WHAT NEEDS TO BE DONE
Rewrite the data below with every "chart" swapped for "graph", leaving everything else unchanged.

Dataset entries
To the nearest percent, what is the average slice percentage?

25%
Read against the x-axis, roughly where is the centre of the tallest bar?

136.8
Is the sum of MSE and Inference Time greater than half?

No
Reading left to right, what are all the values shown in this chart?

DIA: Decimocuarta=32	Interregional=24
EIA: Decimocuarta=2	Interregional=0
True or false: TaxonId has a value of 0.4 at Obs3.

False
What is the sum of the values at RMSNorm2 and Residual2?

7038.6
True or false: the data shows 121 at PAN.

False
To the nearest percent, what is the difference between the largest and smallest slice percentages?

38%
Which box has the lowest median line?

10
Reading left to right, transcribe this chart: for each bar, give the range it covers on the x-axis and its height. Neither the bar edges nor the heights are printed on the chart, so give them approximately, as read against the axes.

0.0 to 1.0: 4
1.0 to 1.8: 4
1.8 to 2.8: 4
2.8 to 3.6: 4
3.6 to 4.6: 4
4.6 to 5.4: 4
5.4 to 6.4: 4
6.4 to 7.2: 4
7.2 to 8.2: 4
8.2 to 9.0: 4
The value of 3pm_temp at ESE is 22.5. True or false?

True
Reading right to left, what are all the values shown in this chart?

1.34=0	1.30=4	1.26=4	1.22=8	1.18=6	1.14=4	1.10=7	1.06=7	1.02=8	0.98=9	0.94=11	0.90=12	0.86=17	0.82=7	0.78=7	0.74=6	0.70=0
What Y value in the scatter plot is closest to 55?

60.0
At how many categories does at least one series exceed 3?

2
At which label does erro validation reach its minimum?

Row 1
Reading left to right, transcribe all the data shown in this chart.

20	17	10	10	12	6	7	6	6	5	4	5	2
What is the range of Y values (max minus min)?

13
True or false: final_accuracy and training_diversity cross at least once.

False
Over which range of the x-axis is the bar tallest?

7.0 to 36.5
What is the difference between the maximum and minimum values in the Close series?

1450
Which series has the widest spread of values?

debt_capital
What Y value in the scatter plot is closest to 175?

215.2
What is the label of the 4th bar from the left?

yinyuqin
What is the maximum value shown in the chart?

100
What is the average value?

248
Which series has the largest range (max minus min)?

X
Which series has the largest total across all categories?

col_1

WRITTEN RESPONSE
To the nearest percent, what is the average slice percentage?

25%
Read against the x-axis, roughly where is the centre of the tallest bar?

136.8
Is the sum of MSE and Inference Time greater than half?

No
Reading left to right, what are all the values shown in this graph?

DIA: Decimocuarta=32	Interregional=24
EIA: Decimocuarta=2	Interregional=0
True or false: TaxonId has a value of 0.4 at Obs3.

False
What is the sum of the values at RMSNorm2 and Residual2?

7038.6
True or false: the data shows 121 at PAN.

False
To the nearest percent, what is the difference between the largest and smallest slice percentages?

38%
Which box has the lowest median line?

10
Reading left to right, transcribe this graph: for each bar, give the range it covers on the x-axis and its height. Neither the bar edges nor the heights are printed on the graph, so give them approximately, as read against the axes.

0.0 to 1.0: 4
1.0 to 1.8: 4
1.8 to 2.8: 4
2.8 to 3.6: 4
3.6 to 4.6: 4
4.6 to 5.4: 4
5.4 to 6.4: 4
6.4 to 7.2: 4
7.2 to 8.2: 4
8.2 to 9.0: 4
The value of 3pm_temp at ESE is 22.5. True or false?

True
Reading right to left, what are all the values shown in this graph?

1.34=0	1.30=4	1.26=4	1.22=8	1.18=6	1.14=4	1.10=7	1.06=7	1.02=8	0.98=9	0.94=11	0.90=12	0.86=17	0.82=7	0.78=7	0.74=6	0.70=0
What Y value in the scatter plot is closest to 55?

60.0
At how many categories does at least one series exceed 3?

2
At which label does erro validation reach its minimum?

Row 1
Reading left to right, transcribe all the data shown in this graph.

20	17	10	10	12	6	7	6	6	5	4	5	2
What is the range of Y values (max minus min)?

13
True or false: final_accuracy and training_diversity cross at least once.

False
Over which range of the x-axis is the bar tallest?

7.0 to 36.5
What is the difference between the maximum and minimum values in the Close series?

1450
Which series has the widest spread of values?

debt_capital
What Y value in the scatter plot is closest to 175?

215.2
What is the label of the 4th bar from the left?

yinyuqin
What is the maximum value shown in the graph?

100
What is the average value?

248
Which series has the largest range (max minus min)?

X
Which series has the largest total across all categories?

col_1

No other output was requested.